Negative on that but it was clear he’d probed her skin with his gloved fingers — or at least the abdomen, arms, neck and face. No other parts of the body appeared to have been touched.
She used the light on the rest of the scene — from the manhole to the breadbasket — and found nothing.
All that remained for her was removing the flashlight that the unsub had left as a beacon.
‘Sachs,’ Rhyme called.
‘Yeah?’
‘Why don’t we have city workers pop the manhole and you come out that way? You’ll have to search that area on the street anyway. We know that’s how he got in — and he was there about five minutes ago. Could have some trace.’
But she knew he was suggesting this so she could avoid the smaller of the two tunnels.
The circular coffin …
Sachs glanced at the black maw. It seemed even smaller now. ‘It’s a thought, Rhyme.
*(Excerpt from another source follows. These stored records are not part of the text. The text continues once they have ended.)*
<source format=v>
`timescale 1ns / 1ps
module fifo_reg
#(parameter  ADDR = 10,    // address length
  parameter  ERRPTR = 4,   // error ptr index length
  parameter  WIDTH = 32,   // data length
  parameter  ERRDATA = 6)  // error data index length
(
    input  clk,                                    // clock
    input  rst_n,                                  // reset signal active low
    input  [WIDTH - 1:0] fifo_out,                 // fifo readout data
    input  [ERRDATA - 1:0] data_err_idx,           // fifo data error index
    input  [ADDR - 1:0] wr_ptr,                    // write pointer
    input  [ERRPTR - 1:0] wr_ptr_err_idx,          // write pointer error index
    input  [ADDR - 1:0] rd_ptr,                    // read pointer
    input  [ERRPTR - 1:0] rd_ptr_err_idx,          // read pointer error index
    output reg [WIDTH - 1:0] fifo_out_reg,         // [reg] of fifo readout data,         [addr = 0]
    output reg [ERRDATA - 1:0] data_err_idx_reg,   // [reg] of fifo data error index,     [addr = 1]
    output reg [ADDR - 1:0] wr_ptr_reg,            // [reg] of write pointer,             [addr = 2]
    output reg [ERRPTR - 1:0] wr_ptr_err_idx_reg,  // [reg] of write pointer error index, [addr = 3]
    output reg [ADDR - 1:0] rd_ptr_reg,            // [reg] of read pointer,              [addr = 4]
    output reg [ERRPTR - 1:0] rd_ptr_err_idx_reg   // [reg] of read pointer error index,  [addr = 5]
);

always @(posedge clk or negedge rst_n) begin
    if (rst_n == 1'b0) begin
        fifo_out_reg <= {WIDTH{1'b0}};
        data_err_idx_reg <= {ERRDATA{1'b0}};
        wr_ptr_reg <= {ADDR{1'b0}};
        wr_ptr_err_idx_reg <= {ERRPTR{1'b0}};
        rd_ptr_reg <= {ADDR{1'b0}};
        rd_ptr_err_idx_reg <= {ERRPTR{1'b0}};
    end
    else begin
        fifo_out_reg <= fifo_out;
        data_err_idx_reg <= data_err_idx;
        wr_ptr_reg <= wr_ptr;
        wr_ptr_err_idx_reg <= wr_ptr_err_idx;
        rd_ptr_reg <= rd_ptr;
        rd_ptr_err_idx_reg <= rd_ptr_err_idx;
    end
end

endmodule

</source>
But I think I’ll go out the way I came in.’
She’d beaten the fear once; she wasn’t going to let it win now.
Using a rough ledge on the brick wall to support her weight, she stepped up and boosted herself to within reach of the unsub’s flashlight. She took the surgical scissors from her pocket and cut the tape.
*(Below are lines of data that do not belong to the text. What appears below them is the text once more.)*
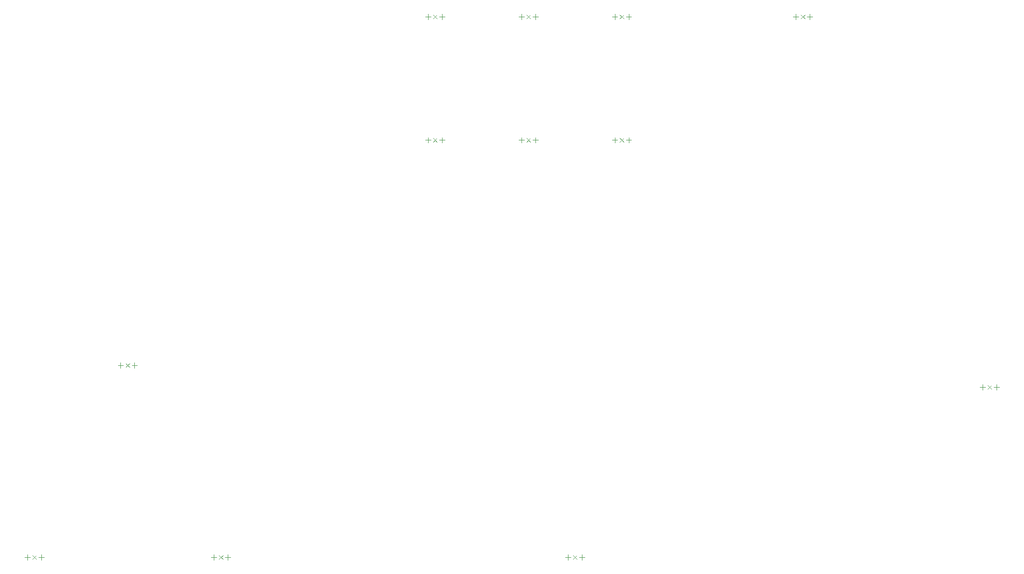
<source format=gbr>
%FSTAX23Y23*%
%MOIN*%
%SFA1B1*%

%IPPOS*%
%ADD50C,0.003937*%
%LNkeyboardmain_mechanical_8-1*%
%LPD*%
G54D50*
X01012Y05944D02*
X01032D01*
X01012Y05925D02*
Y05944D01*
Y05964*
X00993Y05944D02*
X01012D01*
X01112D02*
X01132D01*
X01112Y05925D02*
Y05944D01*
Y05964*
X01093Y05944D02*
X01112D01*
X01062D02*
X01076Y05958D01*
X01062Y05944D02*
X01076Y0593D01*
X01049Y05958D02*
X01062Y05944D01*
X01049Y0593D02*
X01062Y05944D01*
X04221Y04566D02*
X04241D01*
X04221Y04547D02*
Y04566D01*
Y04586*
X04201Y04566D02*
X04221D01*
X04321D02*
X04341D01*
X04321Y04547D02*
Y04566D01*
Y04586*
X04301Y04566D02*
X04321D01*
X04271D02*
X04285Y0458D01*
X04271Y04566D02*
X04285Y04553D01*
X04257Y0458D02*
X04271Y04566D01*
X04257Y04553D02*
X04271Y04566D01*
X01682D02*
X01701D01*
X01682Y04547D02*
Y04566D01*
Y04586*
X01662Y04566D02*
X01682D01*
X01782D02*
X01801D01*
X01782Y04547D02*
Y04566D01*
Y04586*
X01762Y04566D02*
X01782D01*
X01732D02*
X01746Y0458D01*
X01732Y04566D02*
X01746Y04553D01*
X01718Y0458D02*
X01732Y04566D01*
X01718Y04553D02*
X01732Y04566D01*
X00343D02*
X00363D01*
X00343Y04547D02*
Y04566D01*
Y04586*
X00324Y04566D02*
X00343D01*
X00443D02*
X00463D01*
X00443Y04547D02*
Y04566D01*
Y04586*
X00424Y04566D02*
X00443D01*
X00393D02*
X00407Y0458D01*
X00393Y04566D02*
X00407Y04553D01*
X00379Y0458D02*
X00393Y04566D01*
X00379Y04553D02*
X00393Y04566D01*
X07194Y05787D02*
X07213D01*
X07194Y05767D02*
Y05787D01*
Y05807*
X07174Y05787D02*
X07194D01*
X07294D02*
X07313D01*
X07294Y05767D02*
Y05787D01*
Y05807*
X07274Y05787D02*
X07294D01*
X07244D02*
X07258Y05801D01*
X07244Y05787D02*
X07258Y05773D01*
X0723Y05801D02*
X07244Y05787D01*
X0723Y05773D02*
X07244Y05787D01*
X04556Y07559D02*
X04575D01*
X04556Y07539D02*
Y07559D01*
Y07578*
X04536Y07559D02*
X04556D01*
X04656D02*
X04675D01*
X04656Y07539D02*
Y07559D01*
Y07578*
X04636Y07559D02*
X04656D01*
X04606D02*
X0462Y07572D01*
X04606Y07559D02*
X0462Y07545D01*
X04592Y07572D02*
X04606Y07559D01*
X04592Y07545D02*
X04606Y07559D01*
X03887D02*
X03906D01*
X03887Y07539D02*
Y07559D01*
Y07578*
X03867Y07559D02*
X03887D01*
X03987D02*
X04006D01*
X03987Y07539D02*
Y07559D01*
Y07578*
X03967Y07559D02*
X03987D01*
X03937D02*
X0395Y07572D01*
X03937Y07559D02*
X0395Y07545D01*
X03923Y07572D02*
X03937Y07559D01*
X03923Y07545D02*
X03937Y07559D01*
X03217D02*
X03237D01*
X03217Y07539D02*
Y07559D01*
Y07578*
X03198Y07559D02*
X03217D01*
X03317D02*
X03337D01*
X03317Y07539D02*
Y07559D01*
Y07578*
X03298Y07559D02*
X03317D01*
X03267D02*
X03281Y07572D01*
X03267Y07559D02*
X03281Y07545D01*
X03253Y07572D02*
X03267Y07559D01*
X03253Y07545D02*
X03267Y07559D01*
X05855Y08444D02*
X05875D01*
X05855Y08425D02*
Y08444D01*
Y08464*
X05835Y08444D02*
X05855D01*
X05955D02*
X05975D01*
X05955Y08425D02*
Y08444D01*
Y08464*
X05935Y08444D02*
X05955D01*
X05905D02*
X05919Y08458D01*
X05905Y08444D02*
X05919Y0843D01*
X05891Y08458D02*
X05905Y08444D01*
X05891Y0843D02*
X05905Y08444D01*
X04556D02*
X04575D01*
X04556Y08425D02*
Y08444D01*
Y08464*
X04536Y08444D02*
X04556D01*
X04656D02*
X04675D01*
X04656Y08425D02*
Y08444D01*
Y08464*
X04636Y08444D02*
X04656D01*
X04606D02*
X0462Y08458D01*
X04606Y08444D02*
X0462Y0843D01*
X04592Y08458D02*
X04606Y08444D01*
X04592Y0843D02*
X04606Y08444D01*
X03887D02*
X03906D01*
X03887Y08425D02*
Y08444D01*
Y08464*
X03867Y08444D02*
X03887D01*
X03987D02*
X04006D01*
X03987Y08425D02*
Y08444D01*
Y08464*
X03967Y08444D02*
X03987D01*
X03937D02*
X0395Y08458D01*
X03937Y08444D02*
X0395Y0843D01*
X03923Y08458D02*
X03937Y08444D01*
X03923Y0843D02*
X03937Y08444D01*
X03217D02*
X03237D01*
X03217Y08425D02*
Y08444D01*
Y08464*
X03198Y08444D02*
X03217D01*
X03317D02*
X03337D01*
X03317Y08425D02*
Y08444D01*
Y08464*
X03298Y08444D02*
X03317D01*
X03267D02*
X03281Y08458D01*
X03267Y08444D02*
X03281Y0843D01*
X03253Y08458D02*
X03267Y08444D01*
X03253Y0843D02*
X03267Y08444D01*
M02*
</source>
Pulling it down, she dislodged a handful of grayish powder, which she suddenly realized the perp had set as a trap for the crime scene officers. That’s why he’d left the light! The material poured straight into her eyes and, desperately brushing it away, she dislodged the N95 respirator and inhaled a good amount of the toxin.
‘No!’
Choking, choking, drowning on the stinging powder. Instantly the fierce burn began. She fell to the ground and stumbled back, nearly tripping over Chloe’s body.
Rhyme’s voice was in her ear. ‘Sachs! What was that? I couldn’t see.’
She struggled to inhale, to clear the poison from her lungs. The barbed hooks scorched her windpipe and eyes and nose. She ripped off the face mask, spitting, aware that she was contaminating the scene but she was unable to stop.
Rhyme was shouting. It was hard for her to hear but she believed he was calling, probably into his phone, ‘Medics down there! Now!’ And ‘I don’t care.’ And ‘Poison control. Fast.’
But then she heard nothing more than the choking that consumed her.
CHAPTER 7
Making his way back to his workshop off Canal Street, west of Chinatown, Billy Haven was thinking of Lovely Girl again, after the memories of her face, her voice, her touch had arisen so persistently during the modding session with Little Miss Pretentious, Chloe.